Calcul 4 — Aire de la section en remblaiPourquoi fait-on ce calcul ? Parce que cette aire représente la quantité de matériau à mettre en œuvre par mètre linéaire. C'est le poste dominant du chantier, et donc du budget.
Même formule que pour le déblai, appliquée cette fois à la base et à la hauteur du remblai. Le contraste des deux résultats est l'enseignement principal de cette question.
- Substitution : On injecte \( L_{\text{r}} = 8{,}3333 \) m et \( H_{\text{r}} = 1{,}00 \) m.
- Piège évité : Ne pas confondre cette aire, qui est un volume compacté par mètre linéaire, avec un volume de sol en place : la distinction sera décisive en question 4.
- Hypothèse validée : Le flanc de remblai est supposé vertical, hypothèse d'avant-projet qui sous-estime légèrement le volume réel.
- Vérification croisée : Rapport attendu : \( A_{\text{r}}/A_{\text{d}} = (1{,}00/0{,}20)^2 = 25 \). Or \( 4{,}1667/0{,}1667 = 25{,}0 \). Confirmé.
- Finalité : Cette aire alimente le calcul du volume de remblai, poste principal du bilan des terres.
4,17 m² contre 0,17 m² : le remblai représente vingt-cinq fois le déblai. Ce n'est pas une anomalie mais la conséquence mathématique de la variation quadratique de l'aire avec la hauteur.
- Ordre de grandeur : 4,17 m², c'est l'équivalent d'un carré de 2 m de côté à combler pour chaque mètre de plateforme.
- Impact sur la suite : Ce sera le poste dominant du bilan : les 25 mètres de longueur vont transformer cette section en une centaine de mètres cubes.
- Cohérence : Le rapport de 25 correspond exactement au carré du rapport des hauteurs, ce qui valide simultanément les quatre calculs de cette question.
- Attention : Cette section est un volume de remblai fini, compacté. Il ne faudra en aucun cas la comparer directement au déblai en place sans conversion préalable.
- Comparaison : La somme des deux aires vaut 4,33 m², à comparer aux 6,00 m² du rectangle enveloppe \( L_{\text{plat}} \times D / 2 \) : l'ordre de grandeur global est cohérent.

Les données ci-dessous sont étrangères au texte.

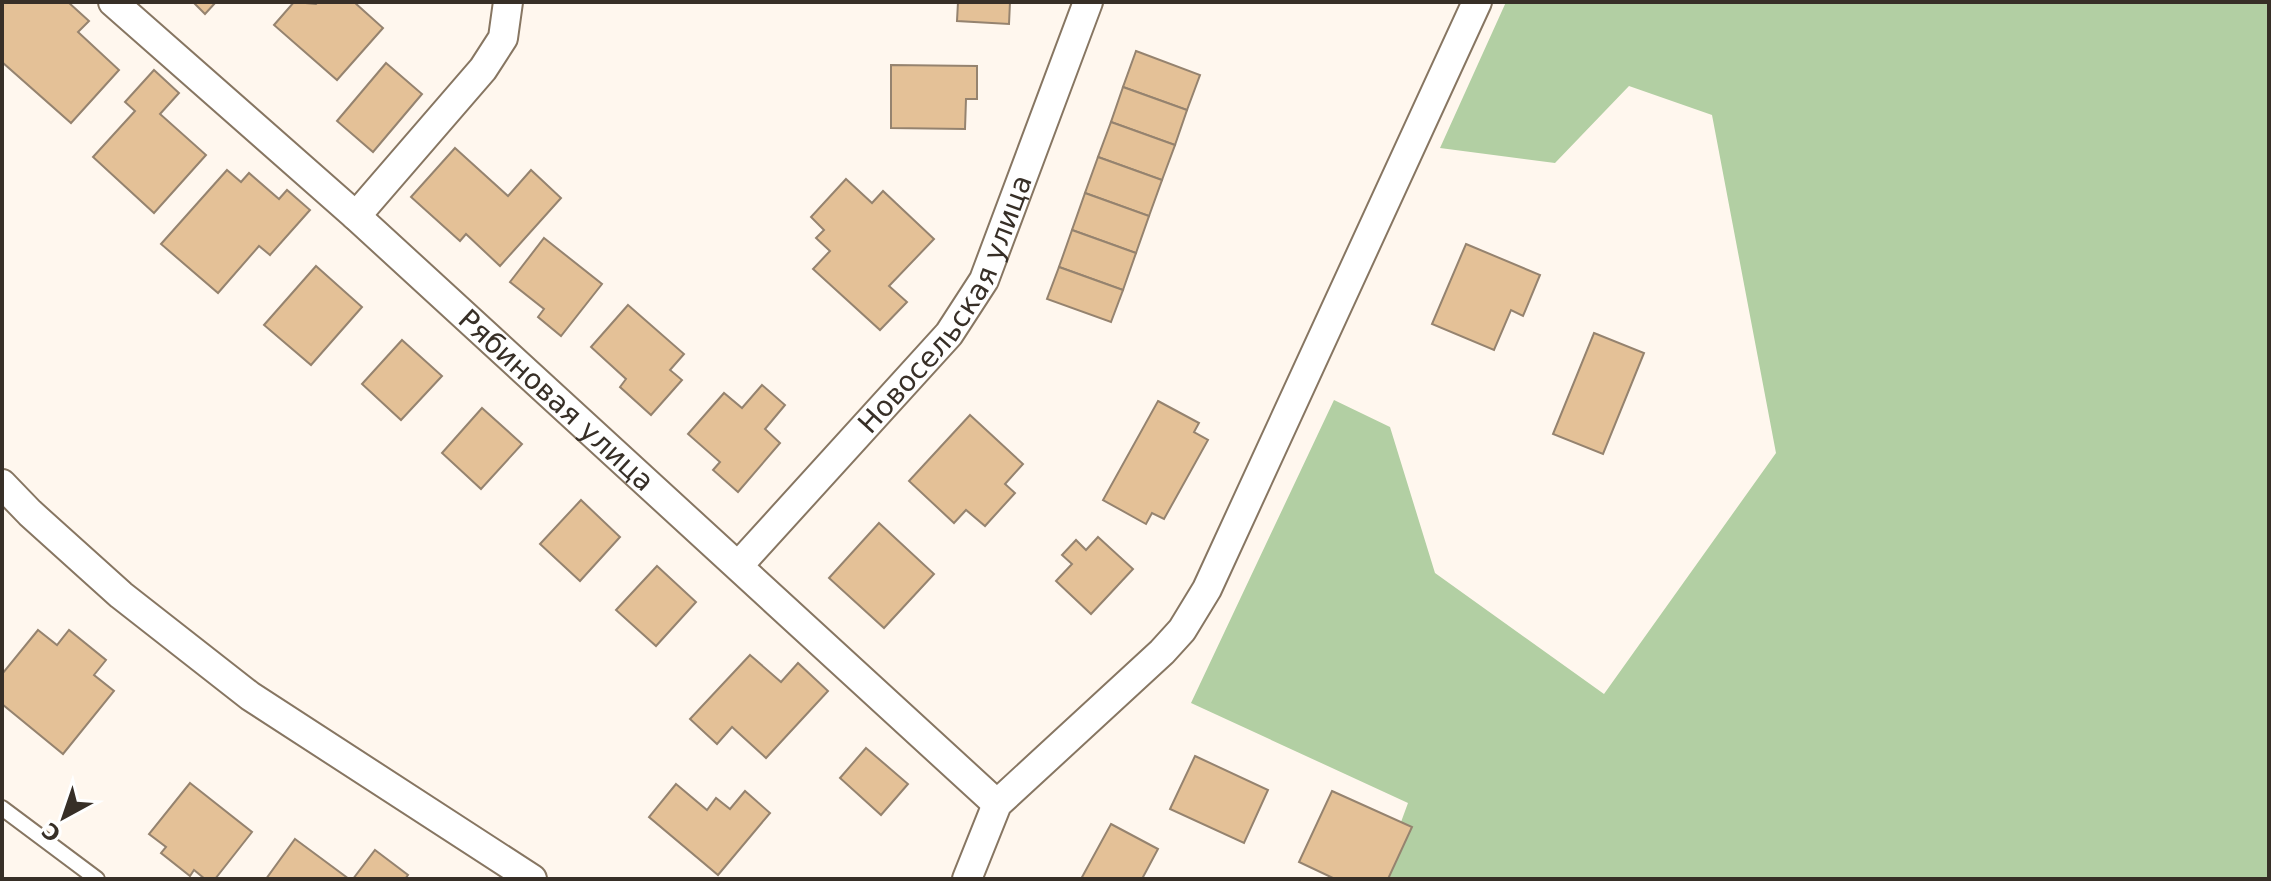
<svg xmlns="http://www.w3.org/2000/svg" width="2271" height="881" font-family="'DejaVu Sans',sans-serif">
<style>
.forest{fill:#b2cfa3}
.building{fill:#e4c197;stroke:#95836f;stroke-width:2}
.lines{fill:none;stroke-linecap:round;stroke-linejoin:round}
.lane-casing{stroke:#877662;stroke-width:18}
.street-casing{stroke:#877662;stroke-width:32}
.lane{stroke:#fff;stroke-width:14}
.street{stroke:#fff;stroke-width:28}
.labels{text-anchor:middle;stroke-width:7;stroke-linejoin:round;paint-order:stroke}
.street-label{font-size:28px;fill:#372f27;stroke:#fff}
</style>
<rect width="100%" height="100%" fill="#fff7ee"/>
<polygon class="forest" points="1506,2 2269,2 2269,879 1380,879 1408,803 1191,703 1334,400 1390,427 1435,573 1604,694 1776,453 1712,115 1629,86 1555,163 1440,148"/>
<g class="building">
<polygon points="2,2 68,2 89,21 78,32 119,70 71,123 2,62"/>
<polygon points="193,2 216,2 205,14"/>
<polygon points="294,2 316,4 318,2 354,2 383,28 337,80 274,25"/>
<polygon points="958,2 1010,2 1009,24 957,21"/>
<polygon points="1136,51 1200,75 1187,110 1123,87"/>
<polygon points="386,63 422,94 373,152 337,121"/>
<polygon points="891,65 977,66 977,99 966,99 965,129 891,128"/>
<polygon points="154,70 179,93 160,114 206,155 154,213 93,157 135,111 125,102"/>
<polygon points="1123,87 1187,110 1175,145 1111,122"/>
<polygon points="1111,122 1175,145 1162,180 1098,157"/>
<polygon points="455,148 508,196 531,170 561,198 500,266 466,234 460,241 411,197"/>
<polygon points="1098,157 1162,180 1149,216 1085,193"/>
<polygon points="227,170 241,182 249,173 279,199 287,190 310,210 270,255 259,246 218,293 161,244"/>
<polygon points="846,179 872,203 883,191 934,239 889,286 907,302 880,330 813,269 830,251 816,238 824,230 811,217"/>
<polygon points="1085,193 1149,216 1136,253 1072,230"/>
<polygon points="1072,230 1136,253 1123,290 1059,267"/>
<polygon points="544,238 602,284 561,336 538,317 544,309 510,282"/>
<polygon points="1466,244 1540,275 1523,316 1511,310 1494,350 1432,324"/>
<polygon points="316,266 362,307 311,365 264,325"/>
<polygon points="1059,267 1123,290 1111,322 1047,299"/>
<polygon points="628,305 684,354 670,370 682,380 651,415 620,387 626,379 591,347"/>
<polygon points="1594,333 1644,353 1603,454 1553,434"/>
<polygon points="402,340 442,376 401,420 362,384"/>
<polygon points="762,385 785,405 765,429 780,443 738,492 713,470 720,462 688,434 724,393 742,408"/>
<polygon points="1158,401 1199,423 1194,432 1208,440 1164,519 1152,513 1146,524 1103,500"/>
<polygon points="482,408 522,444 481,489 442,453"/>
<polygon points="970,415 1023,464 1005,484 1015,493 985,526 966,510 954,523 909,481"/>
<polygon points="581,500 620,537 580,581 540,544"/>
<polygon points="879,523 934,574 884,628 829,578"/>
<polygon points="1098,537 1133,569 1091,614 1056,581 1072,564 1062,555 1076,540 1086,550"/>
<polygon points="657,566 696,602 656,646 616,610"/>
<polygon points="38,630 57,645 69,630 106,660 94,675 114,691 63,754 2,704 2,674"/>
<polygon points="750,655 781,682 798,663 828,691 766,758 732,727 717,744 690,719"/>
<polygon points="866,748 908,784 881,815 840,778"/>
<polygon points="1195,756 1268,790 1244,843 1170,809"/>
<polygon points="190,783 252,832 215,879 205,879 194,870 190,876 161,853 166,847 149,834"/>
<polygon points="676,784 707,810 716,798 730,809 745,791 770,813 718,875 649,817"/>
<polygon points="1332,791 1412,827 1388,879 1335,879 1299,862"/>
<polygon points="1111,824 1158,849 1142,879 1081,879"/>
<polygon points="295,839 349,879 266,879"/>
<polygon points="375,850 408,875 405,879 353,879"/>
</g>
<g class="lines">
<g class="lane-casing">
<polyline id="lane" points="2,808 97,879"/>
</g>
<g class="street-casing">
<g id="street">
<path id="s1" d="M113,2l243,214 641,588"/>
<polyline points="356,216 483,69 503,38 508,2"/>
<polyline points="2,484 30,513 121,595 250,696 532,879"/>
<path id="s2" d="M739,565l210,-231 35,-54 104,-278"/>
<polyline points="967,879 997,804 1162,652 1182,630 1207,589 1477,2"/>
</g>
</g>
<use href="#lane" class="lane"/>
<use href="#street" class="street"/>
</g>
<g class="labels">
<g class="street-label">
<text dy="10" stroke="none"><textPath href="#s2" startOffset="336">Новосельская улица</textPath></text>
<text dy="10" stroke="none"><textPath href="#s1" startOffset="596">Рябиновая улица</textPath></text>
</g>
</g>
<rect width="2271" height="881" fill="none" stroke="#372f27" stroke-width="8"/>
<g transform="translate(64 817) rotate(220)" stroke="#ffffff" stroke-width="6" paint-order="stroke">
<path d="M0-6L14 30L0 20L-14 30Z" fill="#372f27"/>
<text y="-12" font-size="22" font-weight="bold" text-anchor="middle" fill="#372f27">С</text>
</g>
</svg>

Remarque pédagogique : Ce facteur 25 est la leçon la plus rentable de tout l'exercice : en terrassement, un projeteur qui parvient à abaisser une hauteur de moitié divise la surface concernée par quatre. C'est de là que vient l'essentiel des économies sur un mouvement de terres.
"Mes deux sections sont établies. Il me reste à les étirer sur la longueur du projet. L'énoncé m'offre ici un cadeau considérable : le profil est constant sur les 25 mètres. Je n'ai donc ni moyenne de profils à faire, ni méthode des prismatoïdes à appliquer — juste une multiplication. Mais je reste vigilant sur un point : ces deux volumes que je m'apprête à calculer ne décrivent pas le sol dans le même état. Le premier, c'est de la terre telle qu'elle est dans le sol ; le second, c'est de la terre déjà compactée dans l'ouvrage fini. Je note soigneusement cette distinction, car c'est elle qui fera basculer la question 4."

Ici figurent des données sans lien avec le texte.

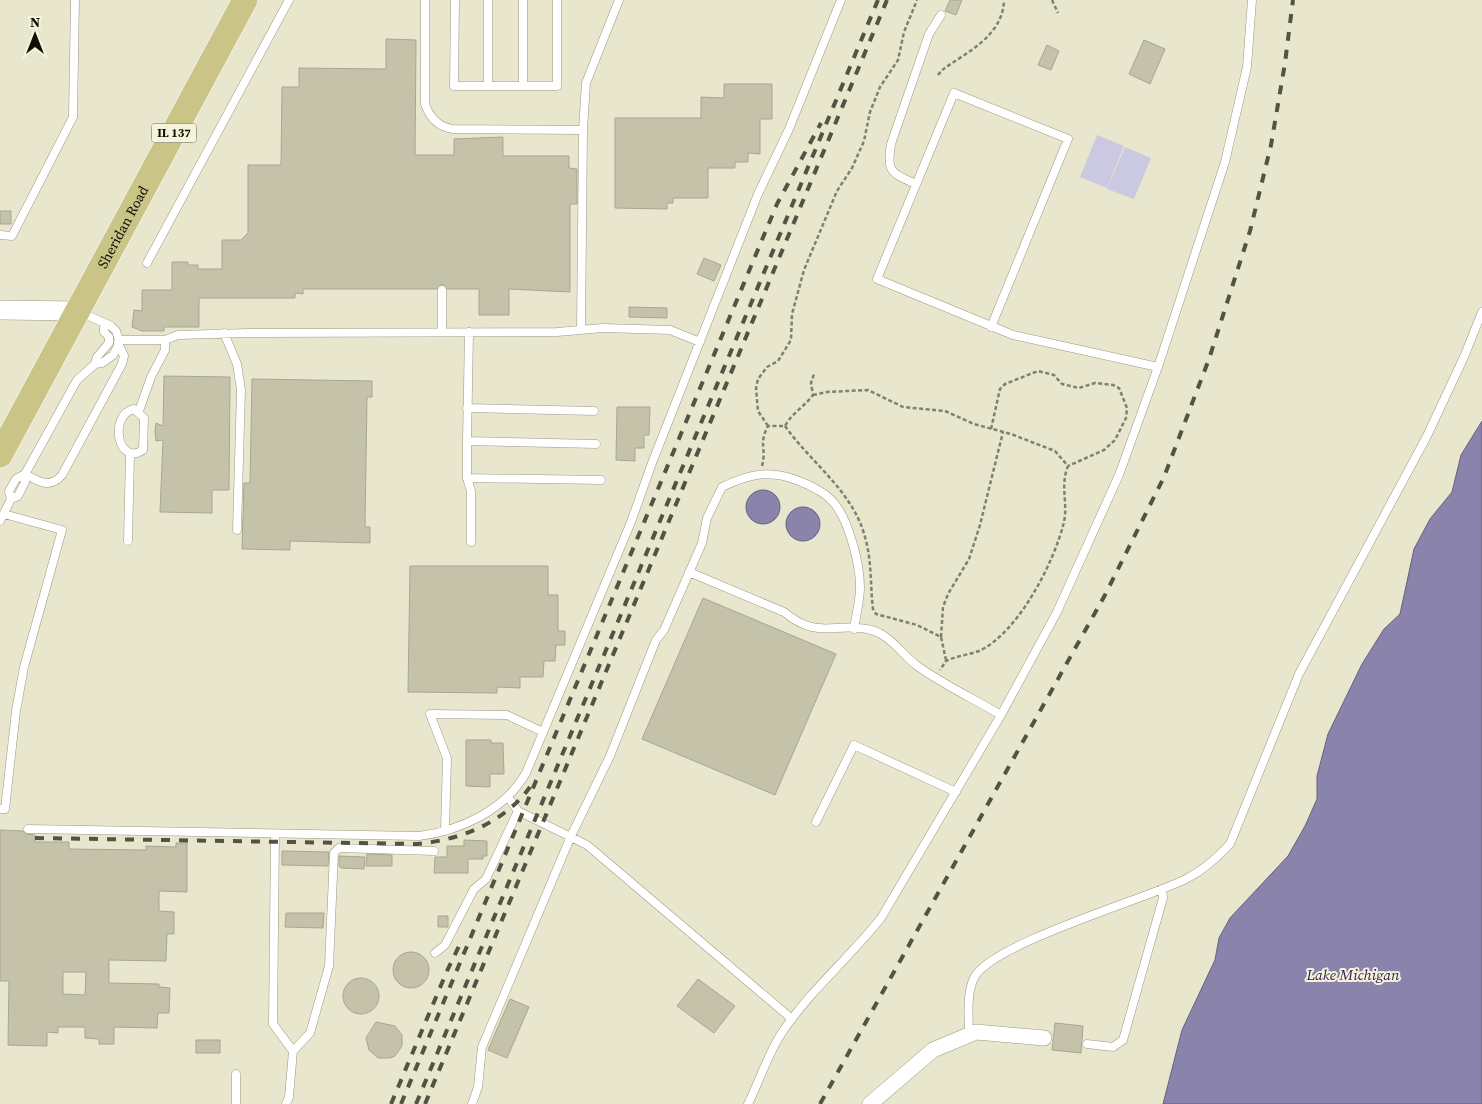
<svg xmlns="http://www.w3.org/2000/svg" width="1482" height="1104" viewBox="0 0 1482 1104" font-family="'Source Serif 4',serif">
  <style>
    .green { fill: #cbc8e2 }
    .water { fill: #8a84ad; stroke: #65617b }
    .building { fill: #c4c2a9; stroke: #a8a68f; fill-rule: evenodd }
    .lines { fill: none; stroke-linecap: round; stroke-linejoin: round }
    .service-casing { stroke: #9b9982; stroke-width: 9 }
    .minor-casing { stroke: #9b9982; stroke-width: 16 }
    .tertiary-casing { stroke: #9b9982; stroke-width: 20 }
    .trunk-casing { stroke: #fff; stroke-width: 26 }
    .path { stroke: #817f6f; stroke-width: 2.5; stroke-dasharray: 4 2.5; stroke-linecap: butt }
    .service { stroke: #fff; stroke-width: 8 }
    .minor { stroke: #fff; stroke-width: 15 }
    .tertiary { stroke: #fff; stroke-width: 19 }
    .trunk { stroke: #cac487; stroke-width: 25 }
    .rail { stroke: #535244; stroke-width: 4; stroke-dasharray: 9 9; stroke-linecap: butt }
    .labels { text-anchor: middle; stroke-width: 4; stroke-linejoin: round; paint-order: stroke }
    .shield { fill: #f5f3da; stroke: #555346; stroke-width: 1 }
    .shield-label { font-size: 12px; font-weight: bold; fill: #100f07 }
    .street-label { font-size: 14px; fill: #100f07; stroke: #f5f3da }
    .water-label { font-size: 15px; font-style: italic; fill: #2e2155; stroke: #f5f3da }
  </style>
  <rect width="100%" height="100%" fill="#e8e6cd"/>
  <path class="green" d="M 1097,135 L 1124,146 L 1107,188 L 1080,177 Z
    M 1125,147 L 1151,158 L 1134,199 L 1107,189 Z"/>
  <path class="water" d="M 1482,421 L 1482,1104 L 1163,1104 L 1182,1030 L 1215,960 L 1219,938 L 1230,918 L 1288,856 L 1305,826 L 1317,799 L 1317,776 L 1328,734 L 1362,664 L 1384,629 L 1400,614 L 1414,549 L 1430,519 L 1452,492 L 1461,455 Z
    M746 507a17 17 0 1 1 34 0a17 17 0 1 1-34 0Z
    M786 524a17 17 0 1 1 34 0a17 17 0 1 1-34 0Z"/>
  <path class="building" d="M 950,0 L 962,0 L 956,15 L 945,11 Z
    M 386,39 L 416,40 L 415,155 L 454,155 L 454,139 L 503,137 L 503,156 L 569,156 L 569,168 L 577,169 L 577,204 L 570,204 L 570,292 L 509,289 L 509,315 L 479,315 L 479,289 L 447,289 L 442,284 L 437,289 L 303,289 L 303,294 L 295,293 L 295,298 L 199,298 L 199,327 L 164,327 L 164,331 L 142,331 L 132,327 L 134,310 L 142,311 L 142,290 L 172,290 L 172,262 L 188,262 L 188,265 L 198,265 L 198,269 L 222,269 L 222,240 L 241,240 L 248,233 L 248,165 L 281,165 L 282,87 L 299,87 L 299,68 L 386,69 Z
    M 1144,40 L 1165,49 L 1150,84 L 1129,74 Z
    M 1047,45 L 1059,51 L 1051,70 L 1038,65 Z
    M 724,84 L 772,84 L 772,119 L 760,119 L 760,154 L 748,153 L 748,162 L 735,162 L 735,168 L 708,168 L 708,198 L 673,198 L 673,203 L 667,203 L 667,209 L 615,208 L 615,118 L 701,118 L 701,97 L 724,98 Z
    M 0,211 L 11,211 L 11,224 L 0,224 Z
    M 704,258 L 721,265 L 714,281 L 697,274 Z
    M 629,307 L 667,308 L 667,318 L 629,317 Z
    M 164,376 L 230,377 L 229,490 L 212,490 L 212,513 L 160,512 L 163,440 L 156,441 L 155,431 L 156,423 L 163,426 Z
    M 252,379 L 372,381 L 372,397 L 367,397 L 365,527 L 370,527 L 370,543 L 290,541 L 290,550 L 242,549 L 244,483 L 250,483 Z
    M 617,407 L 650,407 L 649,435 L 644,435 L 644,448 L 635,448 L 635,461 L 616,460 Z
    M 410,566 L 548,566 L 548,595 L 558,595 L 558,631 L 565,631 L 565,645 L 556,645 L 555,661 L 544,661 L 543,677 L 520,677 L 520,688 L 497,687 L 497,693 L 408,692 Z
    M 703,598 L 836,654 L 775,795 L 642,739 Z
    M 466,740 L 491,740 L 491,743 L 503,743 L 504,774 L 490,774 L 490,787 L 466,786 Z
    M 0,830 L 23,831 L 26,834 L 35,835 L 35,842 L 69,842 L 69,849 L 146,850 L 146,846 L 176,847 L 176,843 L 187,843 L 187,892 L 159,891 L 159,911 L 174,912 L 174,934 L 167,934 L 166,961 L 109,960 L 109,983 L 159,984 L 159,987 L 170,988 L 169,1013 L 158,1013 L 157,1028 L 114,1027 L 114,1044 L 99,1044 L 99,1039 L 85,1038 L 85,1027 L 58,1027 L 58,1033 L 47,1032 L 47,1046 L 8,1045 L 9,981 L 0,981 ZM 63,972 L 86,972 L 85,995 L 63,994 Z
    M 464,840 L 487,841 L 487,856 L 483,856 L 483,859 L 468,859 L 468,873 L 434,873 L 435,857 L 447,857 L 447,846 L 464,846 Z
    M 282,851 L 329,852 L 328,866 L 282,865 Z
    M 367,854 L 392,855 L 392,866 L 366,866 Z
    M 339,856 L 365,857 L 364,869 L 341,868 L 339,866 Z
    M 286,913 L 324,913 L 323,928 L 285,927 Z
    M 438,916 L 448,916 L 448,927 L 438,927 Z
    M393 970a18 18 0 1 1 36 0a18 18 0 1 1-36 0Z
    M343 996a18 18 0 1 1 36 0a18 18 0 1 1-36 0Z
    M 698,979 L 735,1006 L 714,1033 L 677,1006 Z
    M 510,999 L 529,1007 L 507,1058 L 488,1050 Z
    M 376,1022 L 395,1026 L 402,1035 L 402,1046 L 395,1056 L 390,1058 L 378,1058 L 369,1050 L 366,1038 Z
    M 1055,1023 L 1083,1026 L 1081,1053 L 1052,1050 Z
    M 196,1040 L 220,1040 L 220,1053 L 196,1053 Z"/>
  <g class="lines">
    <g class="service-casing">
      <path id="service" d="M 425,0 L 425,104 C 430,119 439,127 453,129 L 583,130
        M 455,0 L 454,86 L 557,86 L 557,0
        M 488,86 L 488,0
        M 523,86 L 523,0
        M 916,184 C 892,173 886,173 891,144 L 929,34 L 941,15
        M 0,235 L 12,236 L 73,117 L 75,0
        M 147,263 L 289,0
        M 442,290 L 442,332
        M 991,327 L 1068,139 L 954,93 L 877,279 L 1013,335 L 1158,367
        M 581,330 L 583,130 L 586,83 L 619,0
        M 469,332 L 467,441 L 467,478 L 471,491 L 471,542
        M 224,333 L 237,364 L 241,390 L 237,530
        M 119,340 L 165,340 L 178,335 L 248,333 L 557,332 L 603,328 L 670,330 L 700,342
        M 95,364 L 97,357 L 109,343 L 109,337 L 104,332 L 104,325
        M 467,408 L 594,411
        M 134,409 L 144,418 L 143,450 C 118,467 108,415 134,409 Z
        M 139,411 L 151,377 L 165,350 L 165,340
        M 467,441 L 596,444
        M 25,474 C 39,482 50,489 62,475 L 122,364 L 124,356 L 118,343
        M 467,478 L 601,480
        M 11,499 L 9,491 L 16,479 L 25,474
        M 0,521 L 11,499 L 18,496 L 25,482 L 25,474 L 77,380 L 95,364 L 102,363 L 113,355 L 117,348 L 119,340 L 116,331 L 111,326 L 80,312
        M 128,541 L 130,454
        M 689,572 L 784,612 C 819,641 835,621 871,630 C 889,634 902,654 916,665 C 942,684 974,699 1001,715
        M 0,809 L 5,809 L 16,711 L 24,667 L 62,530 L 4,514
        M 518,811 L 587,845 L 792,1019
        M 816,822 L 854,745 L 956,792
        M 28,829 L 419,836 C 460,831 505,810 526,773 L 631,522 L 652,463 L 758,194 L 789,129 L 841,0
        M 445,831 L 447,758 L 430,714 L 507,715 L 543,732
        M 275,834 L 273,1024 L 293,1051
        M 435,953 L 445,945 L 474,889 L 486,879 L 518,811 L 508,797
        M 969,1035 C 969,1018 966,995 974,978 C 990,944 1146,899 1186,879 C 1204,870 1217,858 1230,844 L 1299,674 L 1427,436 L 1464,357 L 1482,312
        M 1087,1044 L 1113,1047 L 1123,1040 L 1163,898 L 1162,889
        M 236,1074 L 236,1104
        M 286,1104 L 289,1097 L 293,1051 L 310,1033 L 329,966 L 334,853 L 339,848 L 434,851
        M 472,1104 L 478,1087 L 482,1047 L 571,836 L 610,756 L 656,640 L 664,630 L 702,543 L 707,518 L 722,487 C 749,474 770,469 799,481 C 812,486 825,492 834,503 C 849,521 860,564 860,587 C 860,601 856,615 854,629
        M 748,1104 C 760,1080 768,1053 783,1031 C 811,990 850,957 881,918 L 1001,715 L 1057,612 L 1119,475 L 1158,367 L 1225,162 L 1247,67 L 1252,0"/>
    </g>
    <g class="minor-casing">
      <path id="minor" d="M 870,1104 L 933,1050 L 976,1032 L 1044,1038"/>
    </g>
    <g class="tertiary-casing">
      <path id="tertiary" d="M 0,310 L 78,311"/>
    </g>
    <g class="trunk-casing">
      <g id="trunk">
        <path id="s1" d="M 0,455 L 245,0"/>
      </g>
    </g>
    <path class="path" d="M 1052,0 L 1058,13
      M 938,75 L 942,70 C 967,52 1003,36 1004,0
      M 813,395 L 827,392 L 868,390 L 903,407 L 945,411 L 974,424 L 1011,434 L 1055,451 L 1068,466 C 1060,485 1068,503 1064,522 C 1054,563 1018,633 979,651 C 968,655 956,656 946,661 L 940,670
      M 768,426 L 758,411 L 756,388 L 758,379 L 767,367 L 778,361 L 791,340 L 792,314 L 804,270 L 837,191 L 852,168 L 864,141 L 870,112 L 880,87 L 898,60 L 904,32 L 917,0
      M 785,426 C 810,462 853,491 865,537 C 872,561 870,584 873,609 L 876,614 L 917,625 L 941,637 L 946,660
      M 991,429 L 1000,389 L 1005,384 L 1038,371 L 1054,375 L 1062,384 L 1079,388 L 1095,383 L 1113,385 L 1119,388 L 1127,408 L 1126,418 L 1115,440 L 1104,450 L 1068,466
      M 762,466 C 767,448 758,445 768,426 L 785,426 C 792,413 804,407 813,395 L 811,383 L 814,374
      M 941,637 L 943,607 L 948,594 L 969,559 L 980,525 L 1003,432"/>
    <use href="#service" class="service"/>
    <use href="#minor" class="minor"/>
    <use href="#tertiary" class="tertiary"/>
    <use href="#trunk" class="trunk"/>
    <path class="rail" d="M 35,838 L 417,844 C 460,840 504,823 530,787
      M 391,1104 L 447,971 L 462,940
      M 401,1104 L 777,204 L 821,123
      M 416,1104 L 878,0
      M 425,1104 L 887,0
      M 820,1104 L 1105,595 L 1164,477 L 1209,359 L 1250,231 L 1271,145 L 1285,63 L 1293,0"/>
  </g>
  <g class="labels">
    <rect class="shield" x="151.5" y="123.5" width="45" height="19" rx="4"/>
    <g class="shield-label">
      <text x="174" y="137">IL 137</text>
    </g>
    <g class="street-label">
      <text dy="5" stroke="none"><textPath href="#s1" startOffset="259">Sheridan Road</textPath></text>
    </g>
    <g class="water-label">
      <text x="1353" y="980">Lake Michigan</text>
    </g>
  </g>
  <g transform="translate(35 35)" stroke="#f5f3da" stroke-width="4" paint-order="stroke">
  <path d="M0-4L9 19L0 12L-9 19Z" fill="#100f07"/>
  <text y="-8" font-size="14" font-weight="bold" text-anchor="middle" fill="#100f07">N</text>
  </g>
</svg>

- Observation : La section étant identique d'un bout à l'autre, l'ouvrage est un prisme droit et le volume se réduit à un simple produit aire par longueur.
- Analyse du risque : Le vrai danger n'est pas arithmétique mais sémantique : croire que \( V_{\text{d}} \) et \( V_{\text{r}} \) sont directement comparables. Ce sont deux volumes exprimés dans deux états différents du matériau.
- Choix stratégique : Je calcule les deux volumes séparément et j'étiquette explicitement chacun : « en place » pour le déblai, « compacté » pour le remblai. Cet étiquetage vaut protection contre l'erreur de la question suivante.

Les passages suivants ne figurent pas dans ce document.